Another item is topoff. This topic is a whole field by itself. I prefer to use electric solenoid-based automation because of the reliability compare to mechanical valves, such as floats.
Reef Box Etc wrote:Not specific data, but misapplication is usually the issue with float valve. For example, some float valve can't handle line pressure of 100 psi, if you are one of those that use straight tap water as top offs.
So you never have leaky toilet?
Reef Box Etc wrote:I agree with you that nothing is failure-proof. But it is difficult to assign fault to the solenoid in clothwasher if the sensor or other ancillary part is at fault.
Solenoid value does seem to be more expensive than float valve.

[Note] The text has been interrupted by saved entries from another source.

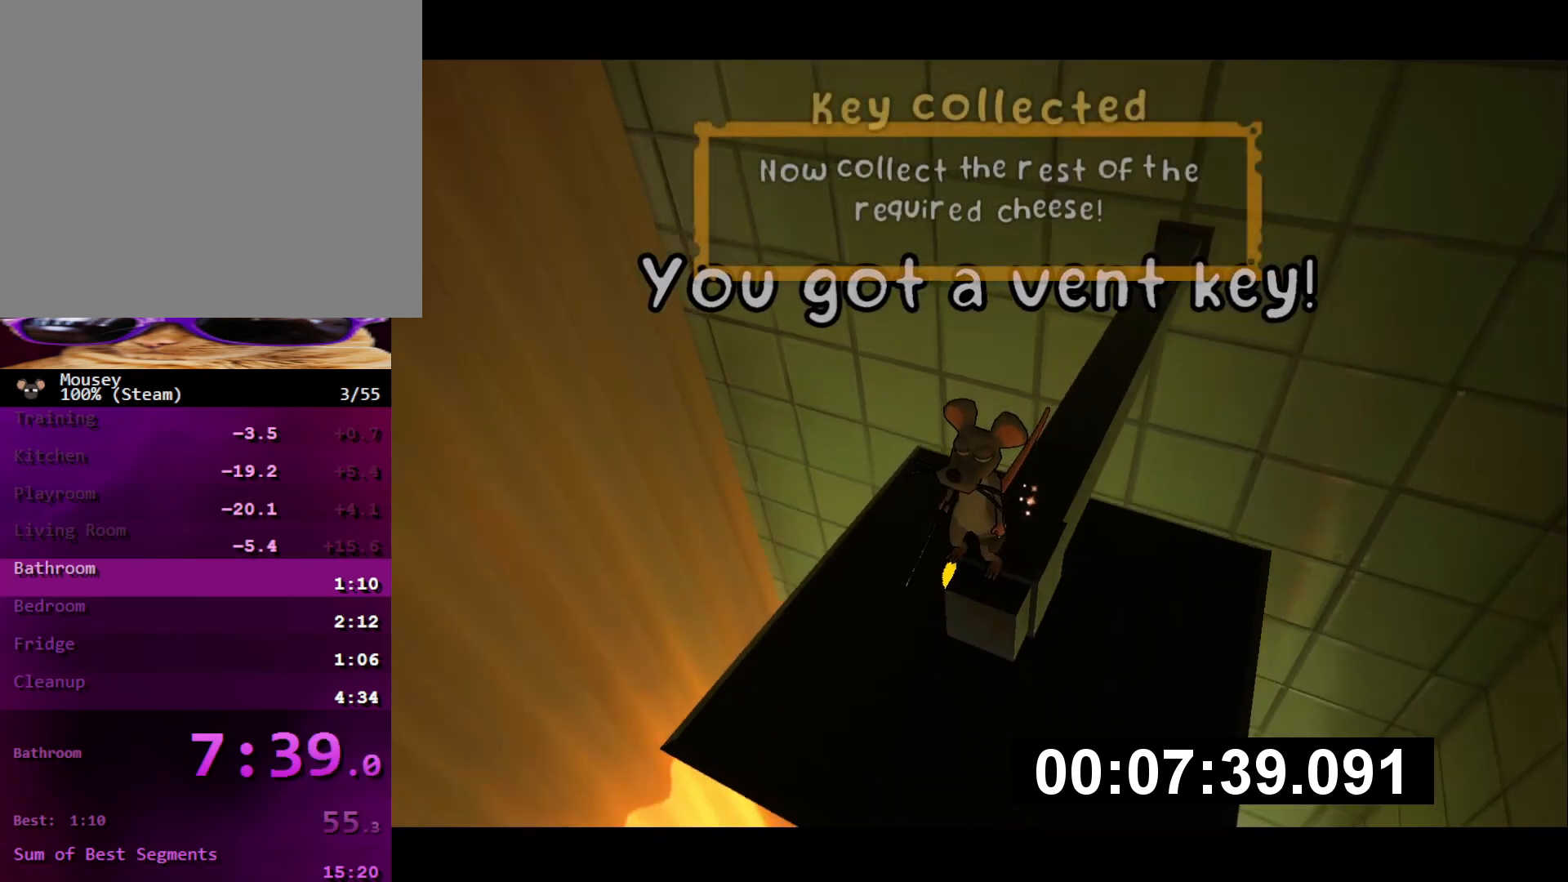
{"buttons": [], "left_stick": "up-left", "right_stick": "center", "events": [[17, "left_stick", "up-left"], [217, "left_stick", "center"], [334, "right_stick", "center"], [417, "left_stick", "up-left"]]}
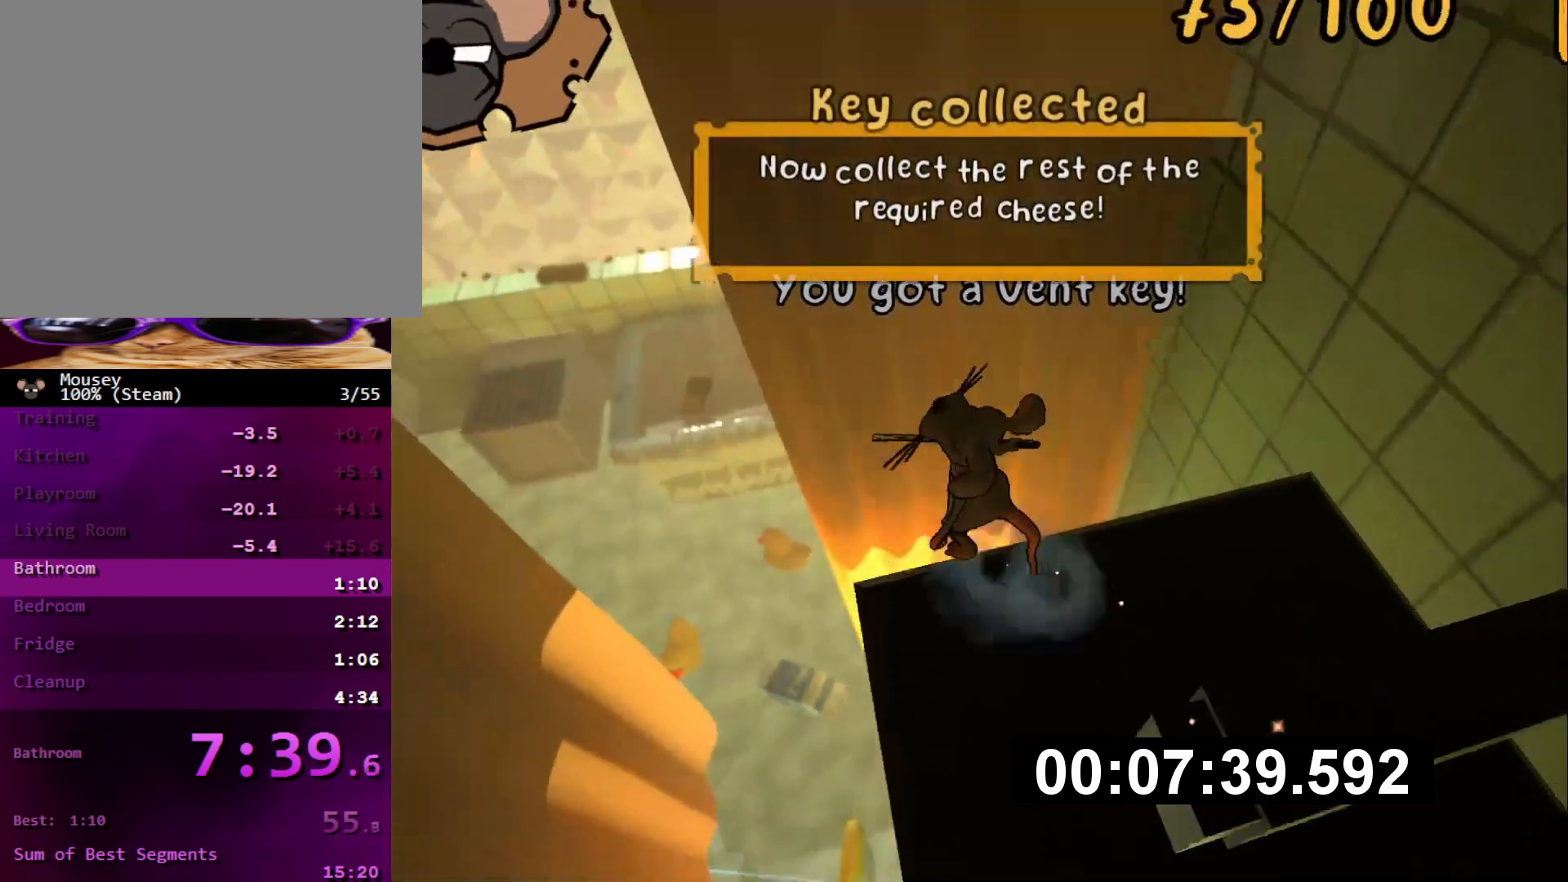
{"buttons": [], "left_stick": "up-left", "right_stick": "center", "events": []}
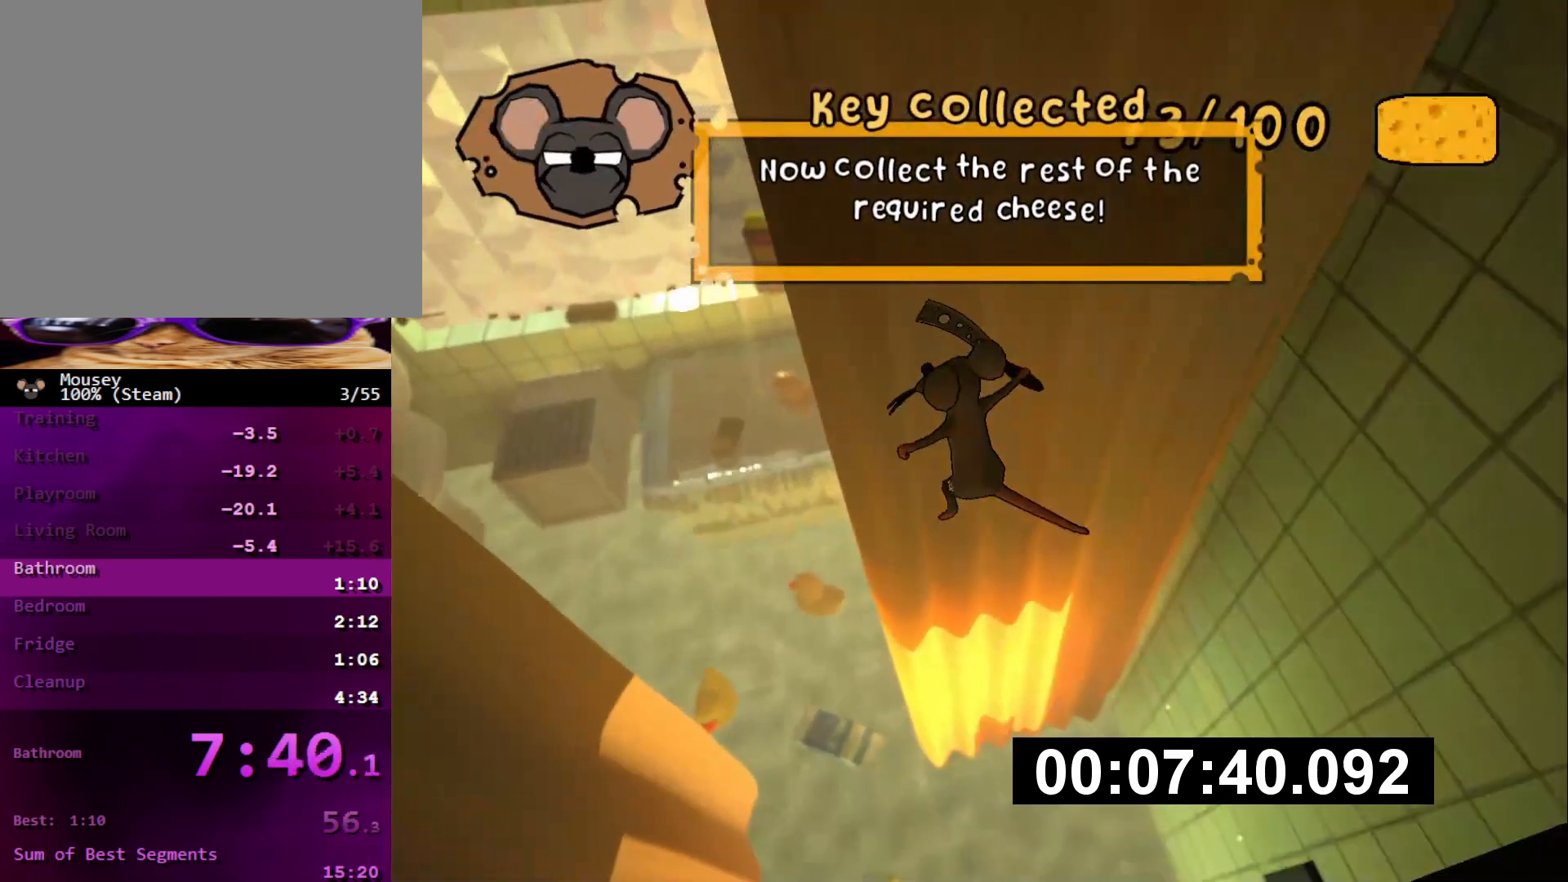
{"buttons": [], "left_stick": "up-right", "right_stick": "center", "events": [[384, "left_stick", "up-right"]]}
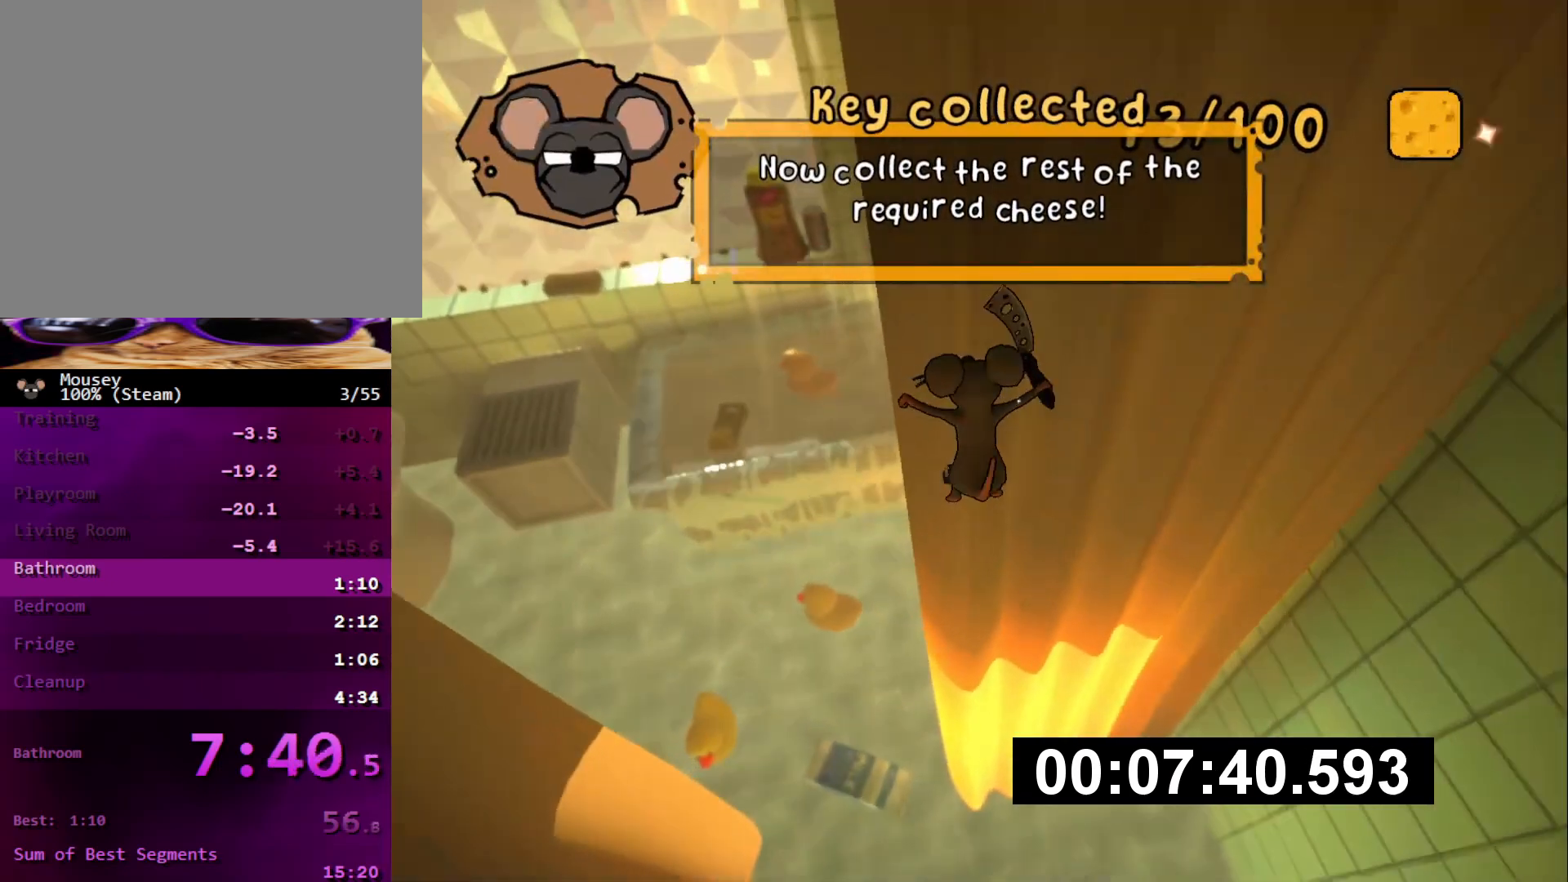
{"buttons": [], "left_stick": "center", "right_stick": "center", "events": [[67, "left_stick", "up-left"], [200, "left_stick", "down-left"], [334, "left_stick", "center"], [400, "SQUARE", "down"], [484, "SQUARE", "up"]]}
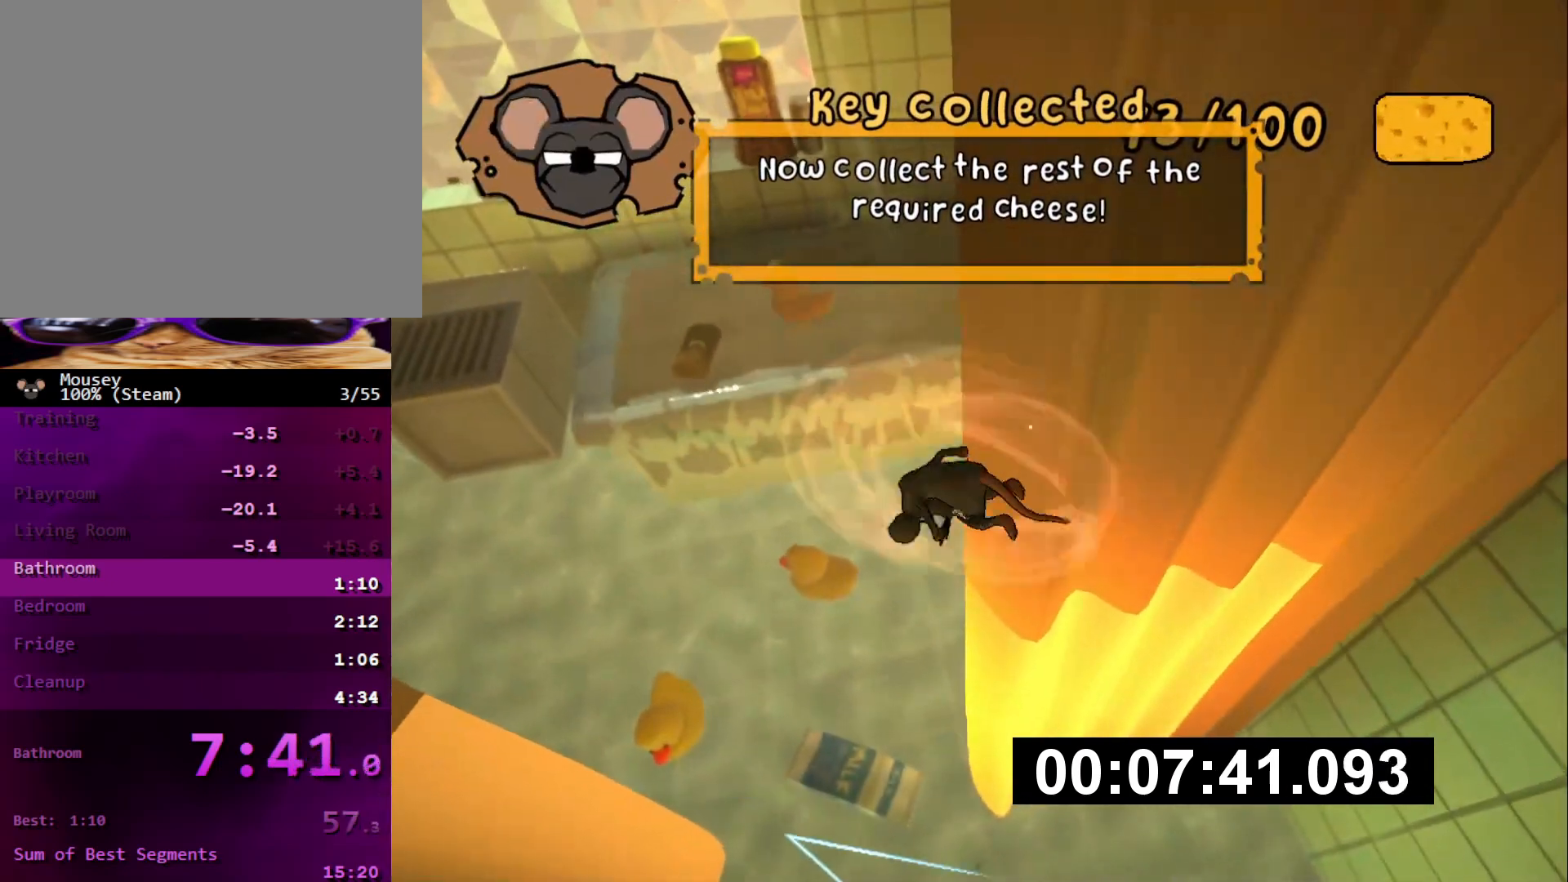
{"buttons": [], "left_stick": "left", "right_stick": "center", "events": [[201, "left_stick", "left"], [367, "left_stick", "center"], [484, "left_stick", "left"]]}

I don't know if you are going to agree with me on this on not, but solenoid-based automation give you more flexibility than mechanical valve because there need not be a physical, rigid rod (connection) between the float (sensor) and the valve (actuator). More specifically, the float and the valve usually is in the same container, while a solenoid can be on a different location than the pressure/level sensor.
Reef Box Etc wrote:Not a QA engineer, but I my assertion is based on the number of on/off operation that the solenoid are rated for. Most are "certified" to millions of operation, and mechanical float switch don't usually brag about it.
So how deep is my hole?
I do everyhting I can to avoid automation. The more you automate, the more room all the equipment takes up.